Document excerpt:

━━━━

# Nutrela/Soy Meal Maker recipe



## sankum (Apr 10, 2008)

This is a very healthy dish. You can eat this as a snack or as a side dish. Though it is vegetarian, my friends say that it tastes like chicken. So non-veg lovers, try Soy meal maker instead of chicken to reduce your calorie intake. This dish was also introduced to me by Rekha. You get Soy Nuggets as a packet in all the grocery shop.

*Ingredients:*

Soy Nuggets (Meal Maker/Nutrela) : 1/2 pack
Water : 2 1/2 glass 
Salt to taste
Red Chili pwdr : 1 tsp
(Coriander) Dhaniya pwdr : 1 tsp
Oil for shallow frying
Curd : 2 tbsp
Black pepper pwdr : Little

*Method:*

Heat the water in a big vessel and when it starts boiling, add the soy nuggets and cook for 5 min.

When the Soy is cooked, drain the water and marinate with curd, chilli powder, dhaniya powder,salt and pepper. You can also use garam masala.

Allow it to rest for 15mts. You can keep it in fridge or you can keep it outside.

Now add some oil preferably in a nonstick pan and when the oil is hot, add this marinated soy.

Close the lid and allow it to deep fry.

Occasionally stir and add check for the spices. If you need more you can add them now.

Cook for 20mts in a Sim flame, serve hot.


----------

━━━━

Data block:

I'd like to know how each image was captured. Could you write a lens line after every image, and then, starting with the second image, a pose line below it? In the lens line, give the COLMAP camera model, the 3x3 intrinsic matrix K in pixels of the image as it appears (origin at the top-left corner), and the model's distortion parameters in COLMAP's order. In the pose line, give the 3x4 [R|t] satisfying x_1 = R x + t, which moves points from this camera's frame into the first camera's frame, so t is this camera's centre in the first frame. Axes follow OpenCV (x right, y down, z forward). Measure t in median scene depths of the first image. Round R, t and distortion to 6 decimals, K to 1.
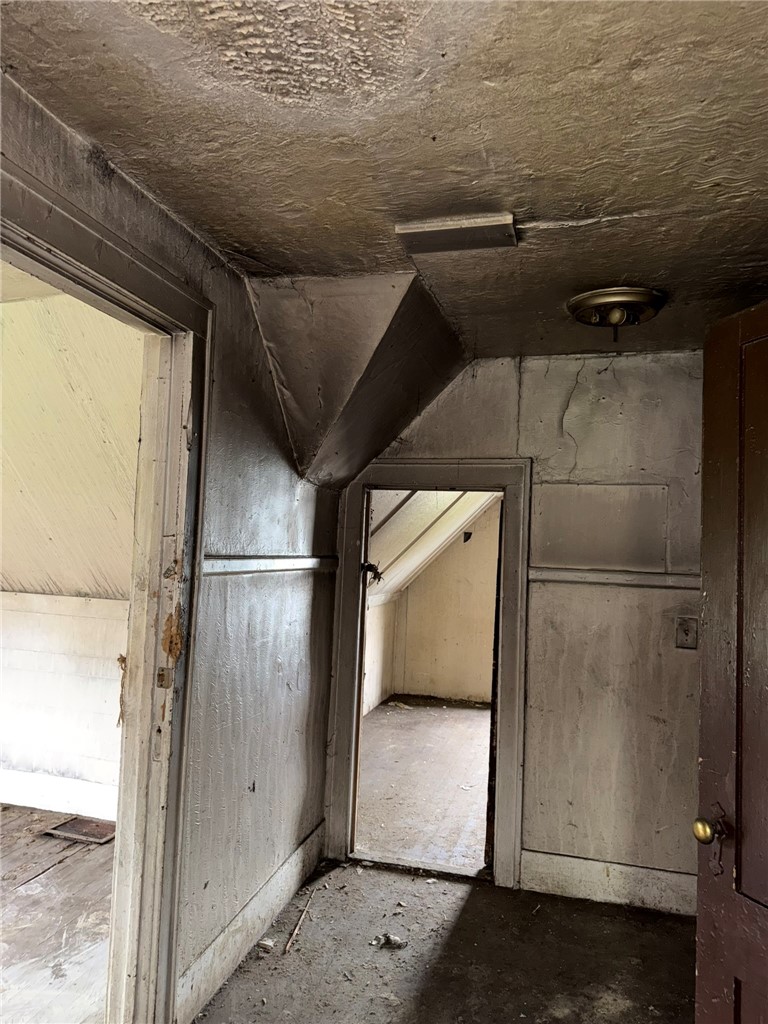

━━━━

Assignment A:
From the soy nugget recipe, list every item in the ingredients list together with the quantity given for it.
Assignment B:
Answer these questions from the soy nugget recipe.
(i) For how many minutes are the nuggets cooked once the water is boiling?
(ii) Which extra spice does the recipe say may also be used in the marinade?
(iii) For how long, and on what flame, is the soy cooked at the end?

Written response A:
- Soy Nuggets (Meal Maker/Nutrela): 1/2 pack
- Water: 2 1/2 glass
- Salt: to taste
- Red Chili pwdr: 1 tsp
- (Coriander) Dhaniya pwdr: 1 tsp
- Oil: for shallow frying
- Curd: 2 tbsp
- Black pepper pwdr: little

Written response B:
(i) 5 minutes.
(ii) Garam masala.
(iii) 20 minutes on a sim flame.